Before entering the ministry Arthur was an apprentice carpenter (1901).

He married Catherine Charlotte Bond (1880-1961) in the summer of 1914 in the Dover Registration District, Kent. Birth records identify three children.

  • Margaret E G (b1917) – married Karl Schierl in 1943
  • Alexander R (abt1919-1919)
  • Katharine Elizabeth (1923-2004) – married Norman H Barker in 1950

Arthur died on 24 January 1960 at the General Hospital, Chester le Street, Co. Durham.

Circuits

  • Hartley
  • 1910 Halstead
  • 1914 Wickhambrook
  • 1918 Barnoldswick
  • 1922 Hoyland
  • 1924 Glastonbury
  • 1927 Quarry Bank
  • 1933 Stafford
  • 1941 Darlaston Slater
  • 1945 Barnoldswick
  • 1948 Durham Coast
  • 1952 Chester le Street (S)

References

Methodist Minutes 1960/192

W Leary, Directory of Primitive Methodist Ministers and their Circuits, 1990

Census Returns and Births, Marriages & Deaths Registers

Note: Records identify Arthur’s second name as Thomas, not James

Comments about this page

  • Thanks Peter, I have corrected the spelling.

    By Geoff Dickinson (07/03/2024)
  • Sorry I missed this- my mother’s first name is Katharine.

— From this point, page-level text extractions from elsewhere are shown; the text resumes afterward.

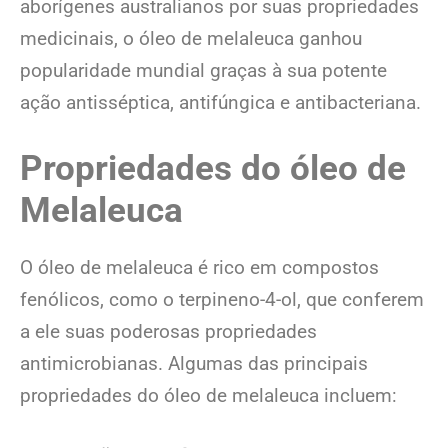
aborígenes australianos por suas propriedades
medicinais, o óleo de melaleuca ganhou
popularidade mundial graças à sua potente
ação antisséptica, antifúngica e antibacteriana.
Propriedades do óleo de
Melaleuca
O óleo de melaleuca é rico em compostos
fenólicos, como o terpineno-4-ol, que conferem
a ele suas poderosas propriedades
antimicrobianas. Algumas das principais
propriedades do óleo de melaleuca incluem:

    By Peter Barker (06/03/2024)
  • Peter,
    Thanks for the correction regarding your father’s name. I have corrected the name in the text.

    By Geoff Dickinson (05/02/2021)
  • Arthur Thomas Ogg was my grandfather. Although I was only 7 when he died, I remember him clearly as he & my grandmother moved in with us when he retired.
    When he came to the Durham Coast circuit in 1948, his youngest daughter, Katharine, met the young choirmaster at Blackhall Methodist Church, Norman, whose father had started Methodism in Blackhall in 1928, & they married in 1950, & had me in 1952.
    He had a very gentle attitude, and was loved and respected.
    Just for the detail, my mam’s name is as above, & my dad’s middle initial is H.